An advantage of being the only major Canadian content carrier to not own and run a conventional TV network is you get to raise the alarm over potential anti-competitive practices by major Canadian broadcasters.
That’s exactly what Telus Corp. did Wednesday in a submission to the CRTC where it called for safeguards to protect Canadian TV viewers from self-dealing broadcasters.
“The unprecedented concentration of market power in the broadcasting sector created by the common ownership of programming services and distribution platforms requires regulatory safeguards to protect consumers,” Michael Hennessy, Telus SVP regulatory and government affairs, said in the submission.
“The potential for abuse of market power is real and the risk to consumers is significant. Without proper regulatory safeguards consumers could soon be facing increased costs and reduced choice in their TV viewing options,” Hennessy added.

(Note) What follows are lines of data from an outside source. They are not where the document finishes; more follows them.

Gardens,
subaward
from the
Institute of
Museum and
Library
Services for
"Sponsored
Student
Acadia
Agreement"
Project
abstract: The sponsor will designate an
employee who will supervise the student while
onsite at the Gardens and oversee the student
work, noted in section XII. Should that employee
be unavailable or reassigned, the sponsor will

Telus said much the same at recent CRTC hearings on vertical integration in the Canadian broadcast sector, warning that BCE, with its newly acquired CTV network, and other major carriers were hoarding content.
As a remedy, Hennessy told the CRTC to ensure content carriers with TV assets did not give themselves undue preference, and instead were compelled to make their content available to rival carriers on a level playing field.
With Canadian TV content now largely owned and controlled by domestic cable and satellite providers, Telus also urged the CRTC to guard against preferential or exclusive programming rights, or TV viewers having to switch program suppliers to view their favorite shows.
Telus also urged that vertically integrated broadcasters not be allowed a head-start when launching new programming services.